* 任务说明: 你能把下方关于JLT清洁潜在预测的所给摘录从标题到最后一句一字不差地完整抄写出来吗？

* 所给摘录:
━━━

# JLT：潜在扩散Transformer中的清洁潜在预测

- 来源：HuggingFace Daily Papers（社区热门论文）
- 发布时间：2026-05-26 08:00
- AIHOT 分数：65
- AIHOT 链接：https://aihot.virxact.com/items/cmpo7oc4t03o4slv4oph8i6jn
- 原文链接：https://arxiv.org/abs/2605.27102

## AI 摘要

本文提出JLT，一个基于冻结FLUX.2 VAE编码的130M参数潜在扩散Transformer。研究对比了清洁潜在预测与速度预测DiT在相同表示与训练设置下的表现。分析表明，速度回归继承了各向同性目标协方差下限并放大低方差方向，而清洁预测则能抑制这些方向。在ImageNet 256x256上，JLT-B/1通过classifier-free guidance获得2.50的FID-50K分数，相比速度预测展现出显著优势。研究指出，潜在扩散中的预测目标是与表示相关的几何选择，而非可互换的代数参数化。

━━━

* 所给资料:
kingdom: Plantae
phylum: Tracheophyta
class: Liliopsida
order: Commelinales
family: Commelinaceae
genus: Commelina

━━━

* 完成结果:
# JLT：潜在扩散Transformer中的清洁潜在预测

- 来源：HuggingFace Daily Papers（社区热门论文）
- 发布时间：2026-05-26 08:00
- AIHOT 分数：65
- AIHOT 链接：https://aihot.virxact.com/items/cmpo7oc4t03o4slv4oph8i6jn
- 原文链接：https://arxiv.org/abs/2605.27102

## AI 摘要

本文提出JLT，一个基于冻结FLUX.2 VAE编码的130M参数潜在扩散Transformer。研究对比了清洁潜在预测与速度预测DiT在相同表示与训练设置下的表现。分析表明，速度回归继承了各向同性目标协方差下限并放大低方差方向，而清洁预测则能抑制这些方向。在ImageNet 256x256上，JLT-B/1通过classifier-free guidance获得2.50的FID-50K分数，相比速度预测展现出显著优势。研究指出，潜在扩散中的预测目标是与表示相关的几何选择，而非可互换的代数参数化。